## Requirement 1
In the passage about small-scale abuse of power, what is Palazzo Paleotti?

-- BEGIN Document passage --

But it wasn't so. I was angry; furious. It has become a personal issue and I would like to know why.
A few days ago, my boss, a short-sighted, bad-mannered guy, ordered me to change my seat at work. I began to tell him why I preferred to stay where I was and he cut me short saying, "here, we do as I say", and left, leaving me mid-sentence. I went out after him, like a hyena, and I accused him of having bad manners, of not respecting me, of being unable to talk to anybody to their faces, of being authoritarian, of power having gone to his head. Anyway, he just repeated "do as I say because I say so". It's a comfort to know that he spend a couple days aching about this argument.
But let's stop at the "power going to his head" bit. This is Palazzo Paleotti. A study room and computer lab at [Bologna] University. My boss's domain is... minimal. Tiny. Insignificant. But he's all full of himself, al full of that little bit of power, and he uses and abuses it. I rebel, get angry, give notice (actually, tomorrow's my last day). But it doesn't matter, he thinks he has the right to yell, to bully, and repeat once and again things like "I'm the boss here", "I represent to the outside the study rooms of Bologna [University]". When someone doesn't tolerate his shouting, he gets crazy. He's the boss, period.
There are even smaller areas of power. The bus driver that closes the door on your face just because he can. He is in charge of his bus and he decides you can't go in, even if he saw you running all the way to the bus stop, it doesn't matter. He uses and abuses his power. The University secretary who makes your life hell when you register beecase she doesn't feel like working. When you complain, she gets mad and decides that she's not going to register you. Because she's in charge. It's her area of power and she squeezes it, as abusively as possible. I used to date a girl who got angry with me when I was nice or friendly to restaurant staff, when I helped them to clean up or lifted things so that they coupld wipe underneath. She used to say, "they are working for you, you're his boss".

-- END Document passage --
-- BEGIN Data shown --

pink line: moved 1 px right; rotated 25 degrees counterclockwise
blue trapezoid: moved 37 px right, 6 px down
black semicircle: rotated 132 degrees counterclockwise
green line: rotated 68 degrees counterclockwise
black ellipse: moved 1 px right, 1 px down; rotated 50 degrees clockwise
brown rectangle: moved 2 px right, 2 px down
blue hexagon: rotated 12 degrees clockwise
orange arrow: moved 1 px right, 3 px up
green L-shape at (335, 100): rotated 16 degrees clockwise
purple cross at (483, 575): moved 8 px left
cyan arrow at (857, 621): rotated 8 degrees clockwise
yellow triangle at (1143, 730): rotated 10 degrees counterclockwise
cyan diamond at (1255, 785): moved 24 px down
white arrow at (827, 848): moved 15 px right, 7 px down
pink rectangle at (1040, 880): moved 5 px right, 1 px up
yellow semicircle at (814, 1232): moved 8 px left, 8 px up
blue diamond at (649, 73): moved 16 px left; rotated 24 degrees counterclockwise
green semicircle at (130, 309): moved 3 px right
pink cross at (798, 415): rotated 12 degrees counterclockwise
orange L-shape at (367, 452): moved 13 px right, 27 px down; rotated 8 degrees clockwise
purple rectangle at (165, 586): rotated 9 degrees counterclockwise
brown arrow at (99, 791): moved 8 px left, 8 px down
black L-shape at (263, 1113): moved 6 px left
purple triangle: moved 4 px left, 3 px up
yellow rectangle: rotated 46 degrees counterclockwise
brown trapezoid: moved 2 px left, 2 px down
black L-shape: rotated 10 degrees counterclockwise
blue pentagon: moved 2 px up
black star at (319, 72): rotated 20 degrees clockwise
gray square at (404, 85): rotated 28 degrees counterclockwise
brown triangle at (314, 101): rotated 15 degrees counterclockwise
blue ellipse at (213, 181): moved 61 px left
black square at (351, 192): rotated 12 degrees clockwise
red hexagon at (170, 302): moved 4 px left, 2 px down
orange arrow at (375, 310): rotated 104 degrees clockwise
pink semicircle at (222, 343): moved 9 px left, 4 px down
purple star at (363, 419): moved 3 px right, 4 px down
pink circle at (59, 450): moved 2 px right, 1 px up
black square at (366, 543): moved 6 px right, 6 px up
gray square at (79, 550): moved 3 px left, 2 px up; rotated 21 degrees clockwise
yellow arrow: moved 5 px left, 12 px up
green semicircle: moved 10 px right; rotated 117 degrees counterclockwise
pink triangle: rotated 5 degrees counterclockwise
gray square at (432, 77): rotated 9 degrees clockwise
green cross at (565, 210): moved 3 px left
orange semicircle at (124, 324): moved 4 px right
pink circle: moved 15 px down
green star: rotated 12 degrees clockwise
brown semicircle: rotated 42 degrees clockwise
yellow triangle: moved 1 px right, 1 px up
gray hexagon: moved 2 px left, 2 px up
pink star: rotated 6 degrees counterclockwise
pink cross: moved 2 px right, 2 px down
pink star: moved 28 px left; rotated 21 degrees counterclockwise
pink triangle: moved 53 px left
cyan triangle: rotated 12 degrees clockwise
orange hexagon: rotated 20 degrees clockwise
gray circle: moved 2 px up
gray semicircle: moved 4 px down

-- END Data shown --

## Requirement 2
Copy out the lines of the records, starting with the first one and going on through the line that contains "yellow semicircle at", both included.

## Finished answer 1
A study room and computer lab at Bologna University.

## Finished answer 2
pink line: moved 1 px right; rotated 25 degrees counterclockwise
blue trapezoid: moved 37 px right, 6 px down
black semicircle: rotated 132 degrees counterclockwise
green line: rotated 68 degrees counterclockwise
black ellipse: moved 1 px right, 1 px down; rotated 50 degrees clockwise
brown rectangle: moved 2 px right, 2 px down
blue hexagon: rotated 12 degrees clockwise
orange arrow: moved 1 px right, 3 px up
green L-shape at (335, 100): rotated 16 degrees clockwise
purple cross at (483, 575): moved 8 px left
cyan arrow at (857, 621): rotated 8 degrees clockwise
yellow triangle at (1143, 730): rotated 10 degrees counterclockwise
cyan diamond at (1255, 785): moved 24 px down
white arrow at (827, 848): moved 15 px right, 7 px down
pink rectangle at (1040, 880): moved 5 px right, 1 px up
yellow semicircle at (814, 1232): moved 8 px left, 8 px up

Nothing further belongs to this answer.